══ Document extract ══

When we’ve done something that embarasses us, or that we’re ashamed of, we must remember that we are not defined by that thing. We might be inclined to say, “Oy, I’m the worst, I can’t believe that happened, I never want to show my face again.” But instead of doing that to ourselves, we can acknowledge the thing, see what comes up for us, and give ourselves the chance to do better. This is not intuitive for a people known for being critical, analytical, and self-deprecating. But the whole premise of these holidays is that it is possible to move beyond the things you once did…and do a little better in the coming year. If we were defined eternally by our past behavior alone, teshuva would be impossible.

Tonight, as we move into ten days of deep introspection, we can’t start out with the conclusion that we are worthless because of our prior behaviors. Rather, we must start out by recognizing that we have a baseline of worth and give ourselves the chance to witness ourselves. To notice who we were this past year without shaming ourselves for the things that we regret. Especially those things about us that happened because we are merely human. Because if we judge ourselves too hard, and say that we “are” the things that we’ve “done,” the possibility of teshuva will be impossible.

═══
══ Record extracts ══

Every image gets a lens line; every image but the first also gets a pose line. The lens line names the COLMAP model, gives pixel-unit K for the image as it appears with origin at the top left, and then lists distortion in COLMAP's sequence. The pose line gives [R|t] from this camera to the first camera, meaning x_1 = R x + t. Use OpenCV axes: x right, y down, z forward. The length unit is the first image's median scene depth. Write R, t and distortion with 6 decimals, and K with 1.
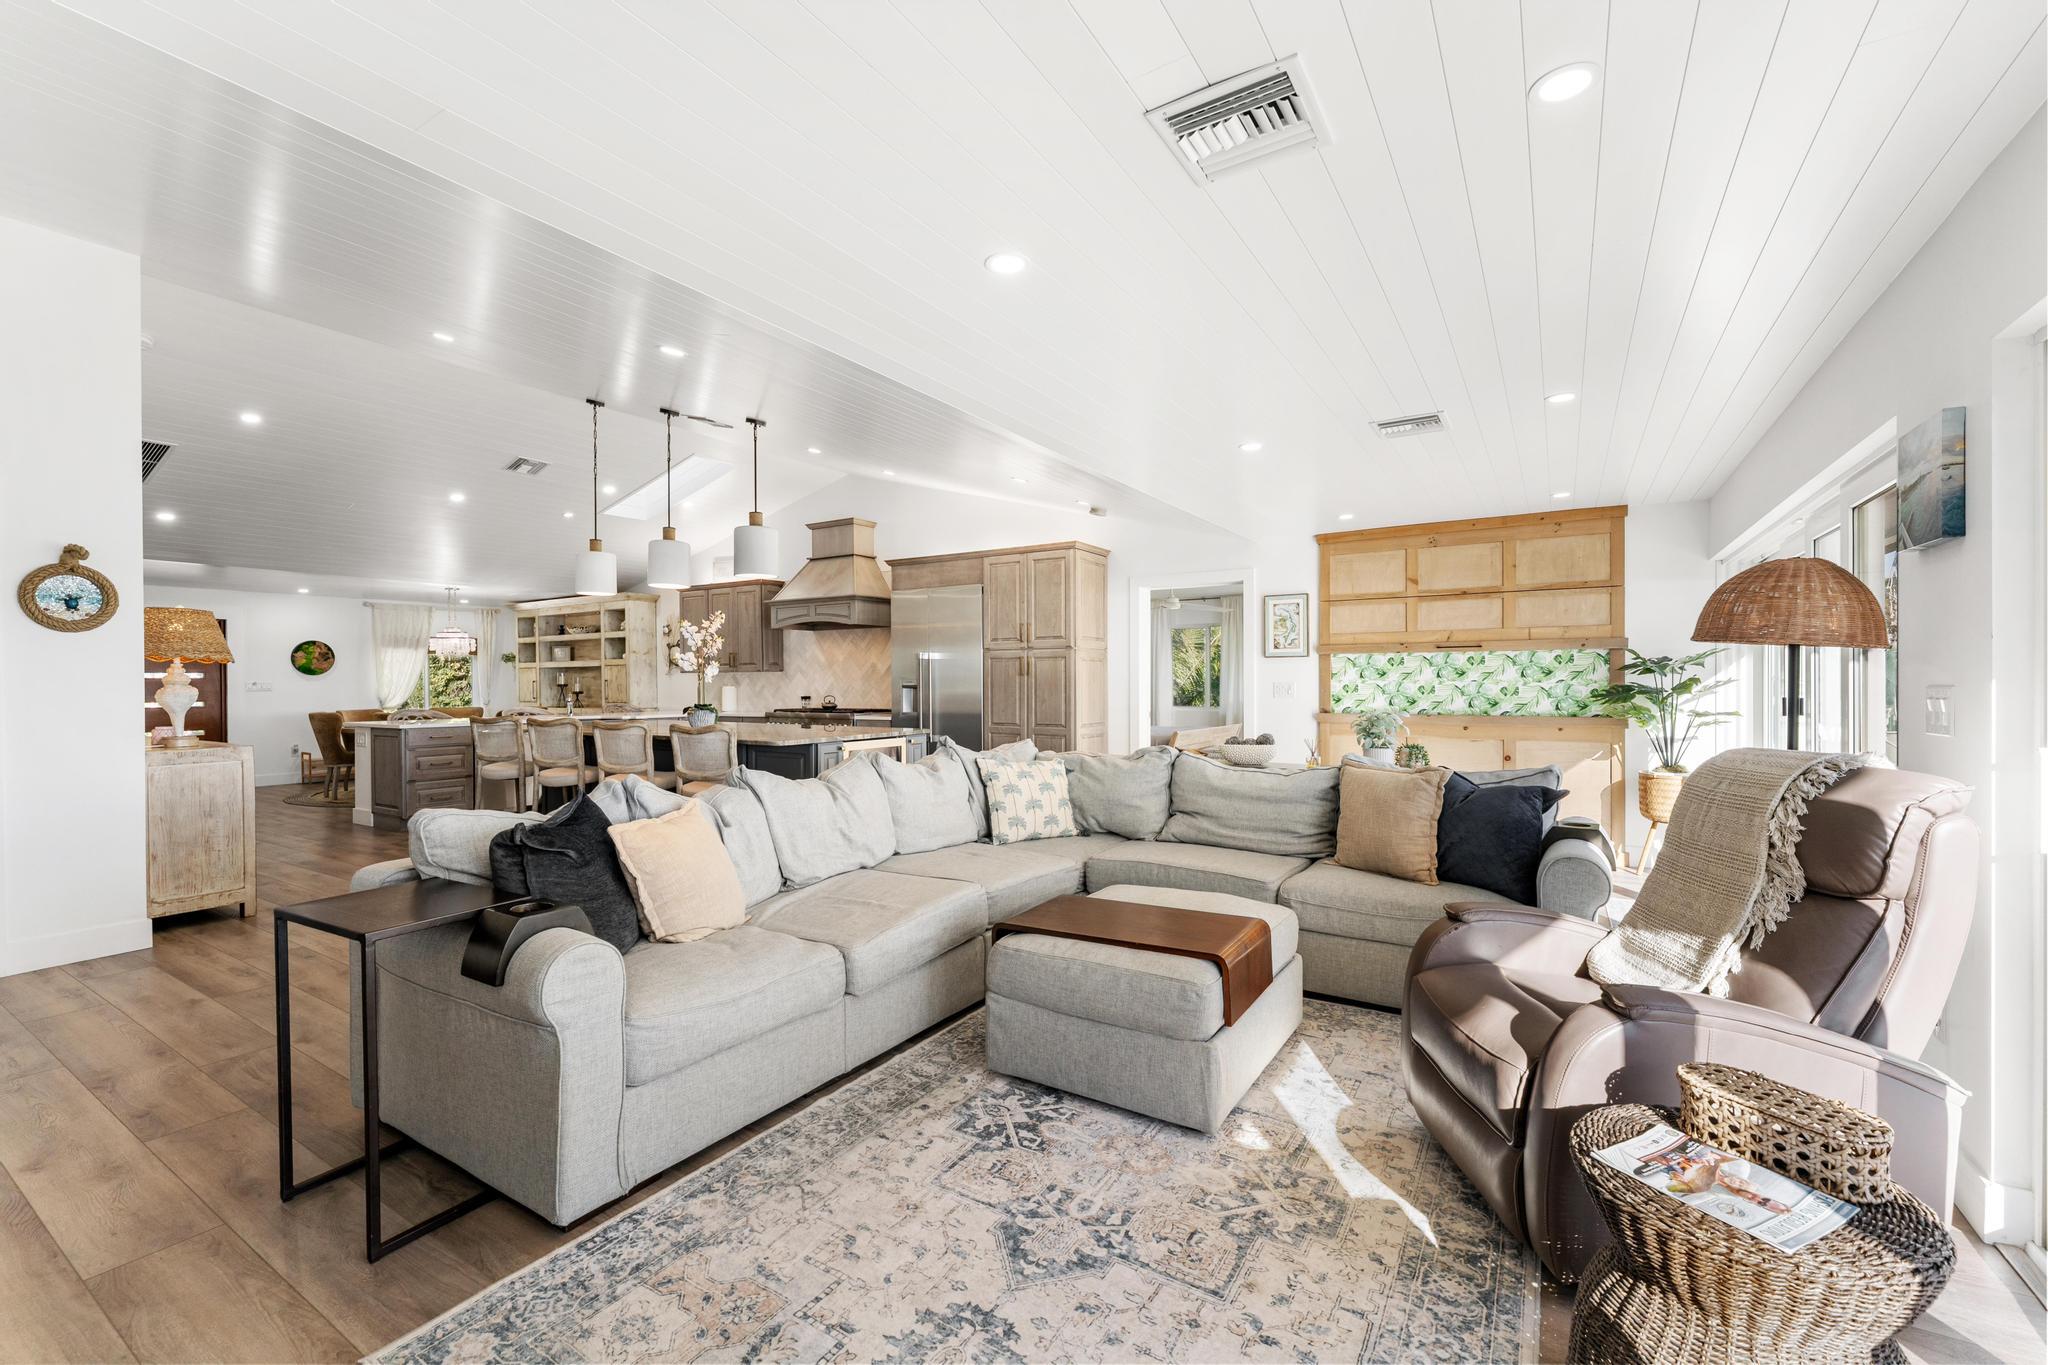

═══
══ Record extracts ══

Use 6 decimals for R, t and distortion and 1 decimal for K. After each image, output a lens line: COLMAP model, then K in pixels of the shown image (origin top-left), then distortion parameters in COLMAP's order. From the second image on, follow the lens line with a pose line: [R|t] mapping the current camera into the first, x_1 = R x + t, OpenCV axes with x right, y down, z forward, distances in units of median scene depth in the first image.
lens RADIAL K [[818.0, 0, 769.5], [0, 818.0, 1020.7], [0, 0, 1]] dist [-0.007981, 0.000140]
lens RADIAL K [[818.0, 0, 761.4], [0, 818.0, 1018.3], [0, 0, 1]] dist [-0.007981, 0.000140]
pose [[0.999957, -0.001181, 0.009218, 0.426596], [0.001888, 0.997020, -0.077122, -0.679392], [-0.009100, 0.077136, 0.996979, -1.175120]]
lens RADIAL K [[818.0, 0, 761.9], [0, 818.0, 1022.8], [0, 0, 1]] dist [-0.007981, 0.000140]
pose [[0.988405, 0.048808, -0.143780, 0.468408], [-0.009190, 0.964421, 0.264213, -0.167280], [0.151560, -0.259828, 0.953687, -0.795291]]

═══

**What to work on**
Return everything in the passage on teshuva above from "Tonight, as we" down to "will be impossible.", copied word for word.

**Worked solution**
Tonight, as we move into ten days of deep introspection, we can’t start out with the conclusion that we are worthless because of our prior behaviors. Rather, we must start out by recognizing that we have a baseline of worth and give ourselves the chance to witness ourselves. To notice who we were this past year without shaming ourselves for the things that we regret. Especially those things about us that happened because we are merely human. Because if we judge ourselves too hard, and say that we “are” the things that we’ve “done,” the possibility of teshuva will be impossible.